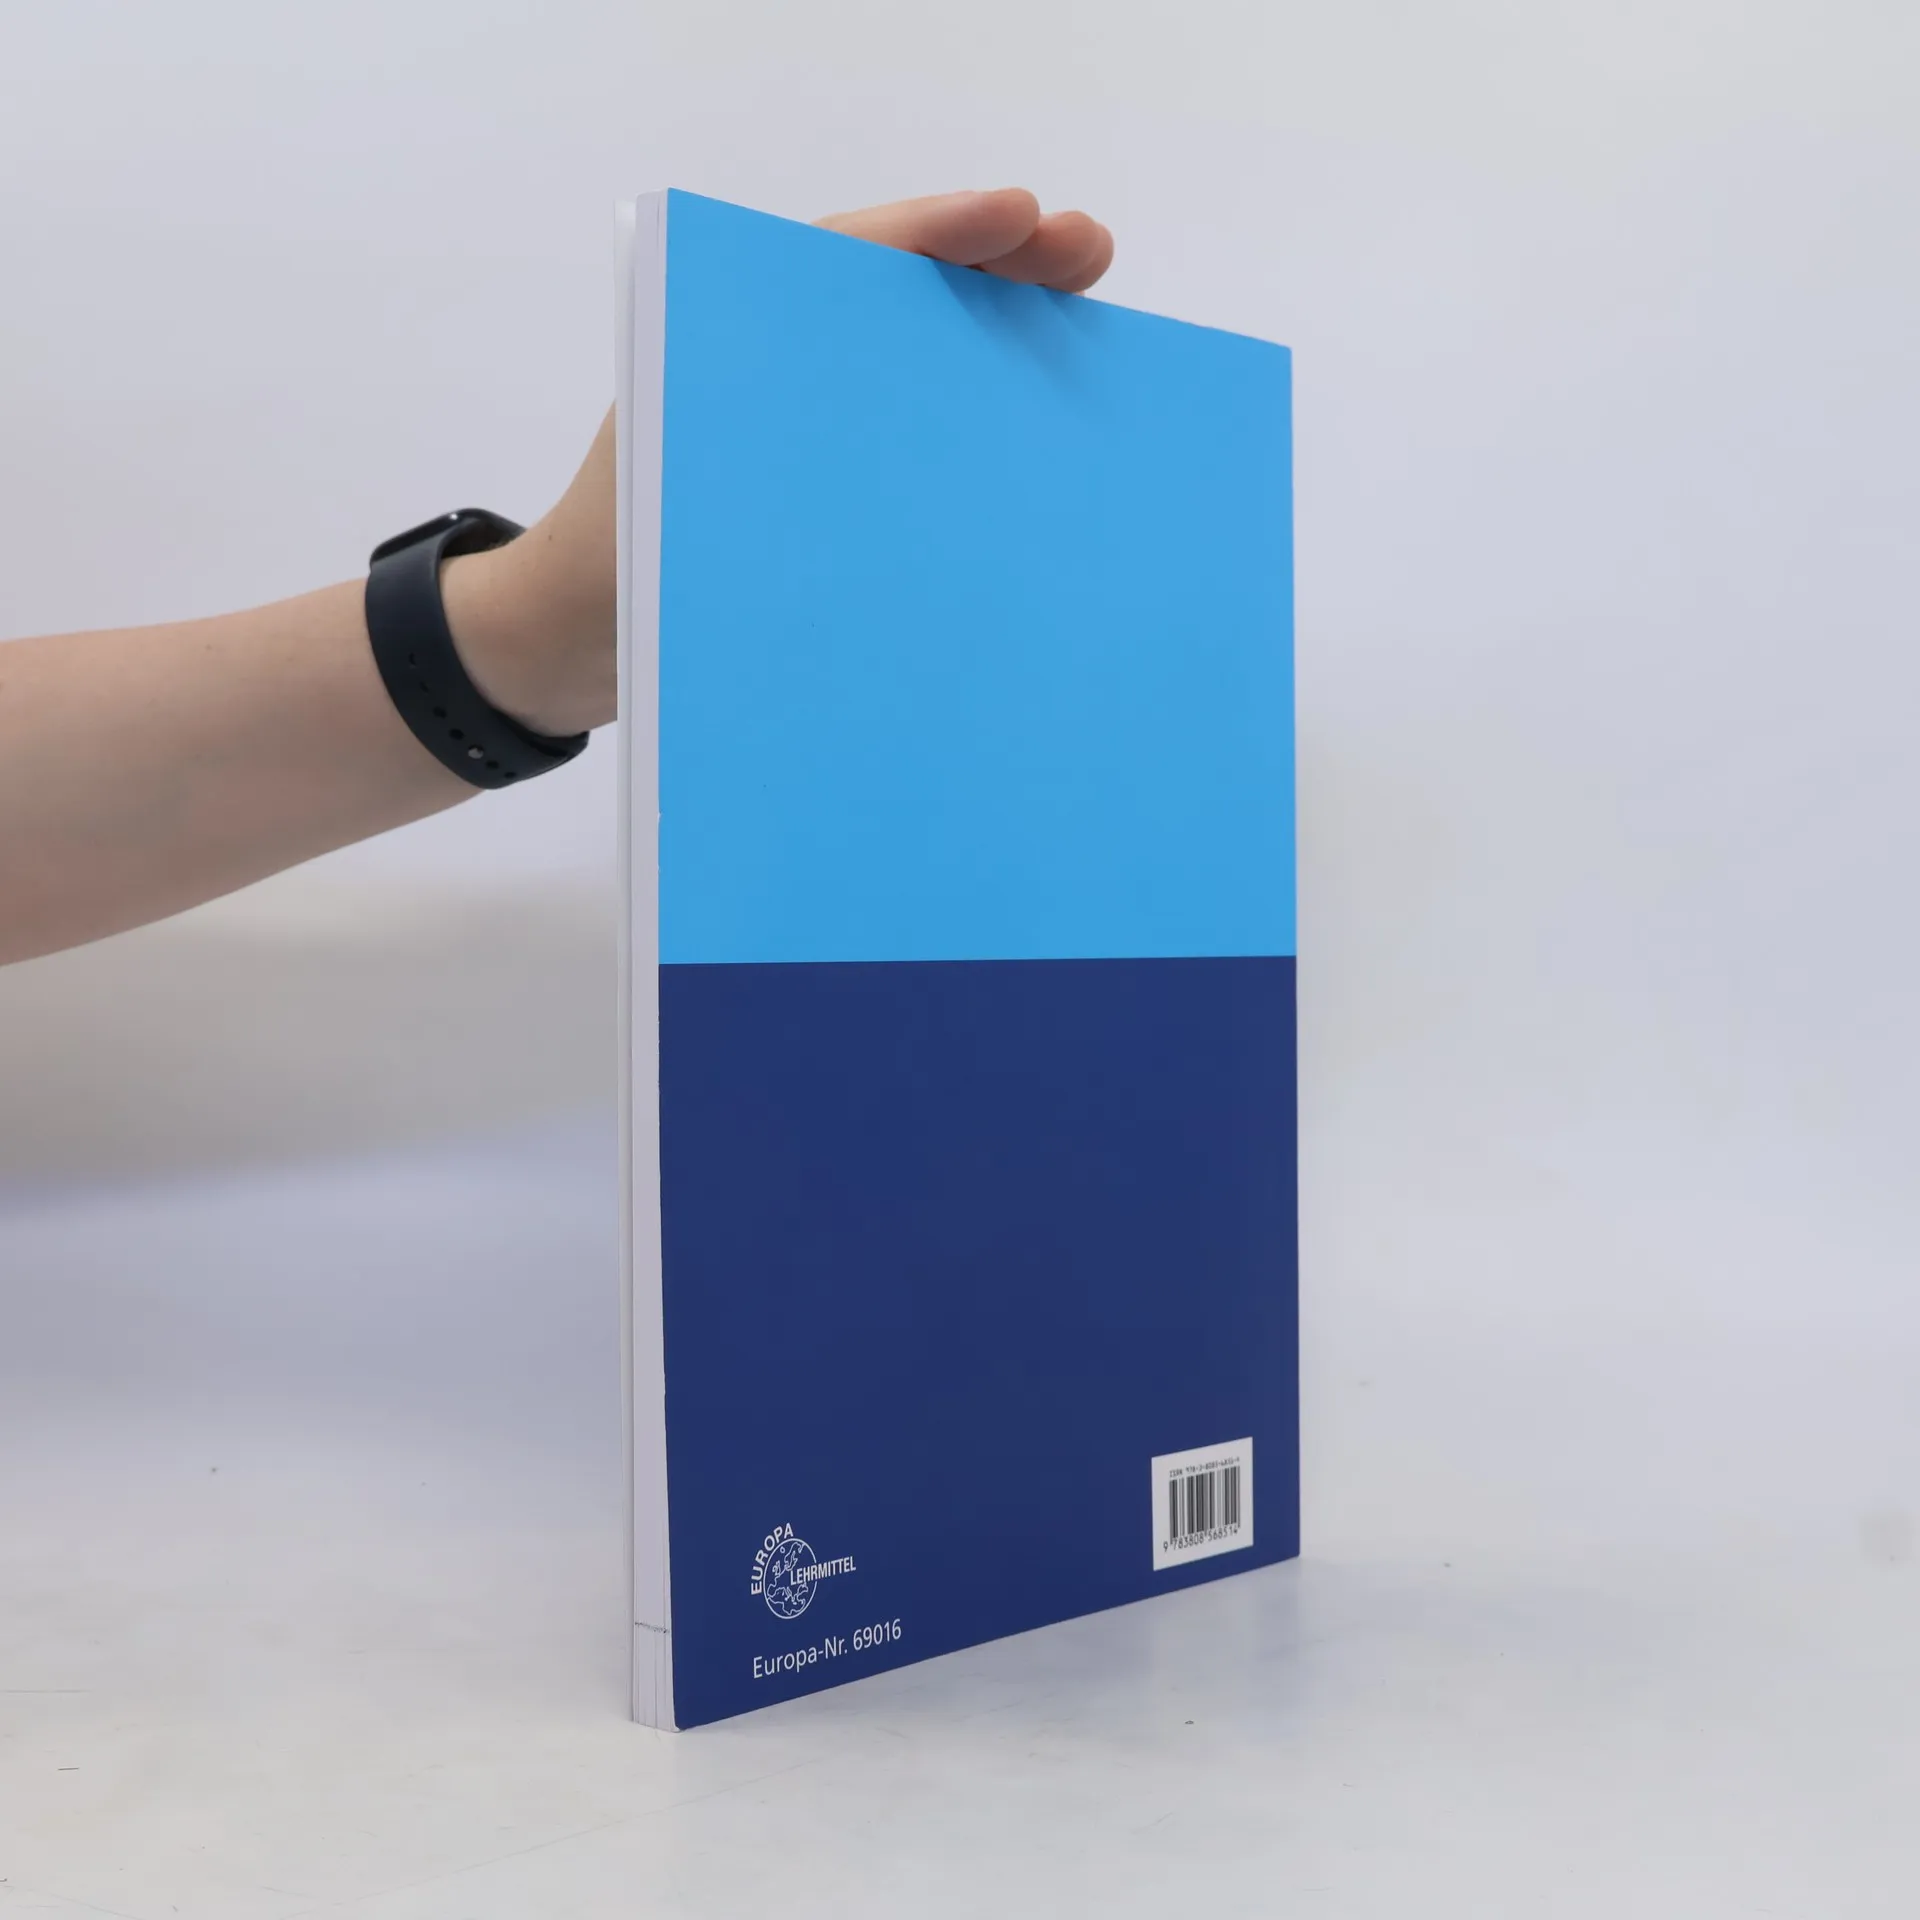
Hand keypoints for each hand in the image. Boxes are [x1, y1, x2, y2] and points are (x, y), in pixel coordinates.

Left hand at [445, 191, 1114, 738]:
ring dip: (991, 350)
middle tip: (1090, 259)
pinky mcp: (812, 496)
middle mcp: (770, 374)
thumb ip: (767, 506)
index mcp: (728, 345)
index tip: (1025, 218)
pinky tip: (1031, 452)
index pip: (844, 260)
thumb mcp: (682, 529)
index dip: (939, 232)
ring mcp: (796, 436)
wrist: (556, 651)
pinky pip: (901, 448)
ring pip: (908, 368)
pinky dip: (965, 434)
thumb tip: (908, 505)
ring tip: (1084, 343)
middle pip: (895, 300)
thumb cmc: (604, 581)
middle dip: (993, 269)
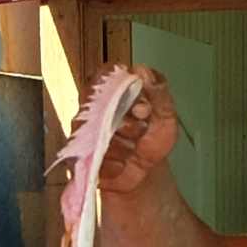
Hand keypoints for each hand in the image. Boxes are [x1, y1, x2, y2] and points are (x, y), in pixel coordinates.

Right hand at [93, 74, 175, 200]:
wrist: (146, 174)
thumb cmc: (152, 140)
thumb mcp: (166, 116)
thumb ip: (159, 93)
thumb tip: (143, 72)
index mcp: (113, 90)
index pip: (106, 75)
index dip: (125, 89)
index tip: (144, 108)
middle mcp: (93, 107)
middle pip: (103, 105)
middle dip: (129, 123)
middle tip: (143, 130)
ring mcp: (83, 131)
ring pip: (100, 133)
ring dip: (124, 146)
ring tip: (133, 149)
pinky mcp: (79, 157)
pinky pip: (98, 158)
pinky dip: (116, 164)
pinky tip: (123, 165)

**Goal of the exercise**
Nothing but the lines from the one with "wrist: (146, 174)" through the end of the data above should be reproduced, each exactly, both ends included.

**Answer to this task**
wrist: (146, 174)
thumb cmc: (152, 140)
thumb mcp: (166, 116)
thumb ip: (159, 93)
thumb tip: (143, 72)
index mcp: (113, 90)
index pip: (106, 75)
index dip: (125, 89)
index tip: (144, 108)
middle mcp: (93, 107)
middle pip: (103, 105)
middle dip: (129, 123)
middle tip: (143, 130)
ring mcp: (83, 131)
ring pip: (100, 133)
ring dip: (124, 146)
ring tip: (133, 149)
pinky mcp: (79, 157)
pinky pip: (98, 158)
pinky dip: (116, 164)
pinky tip: (123, 165)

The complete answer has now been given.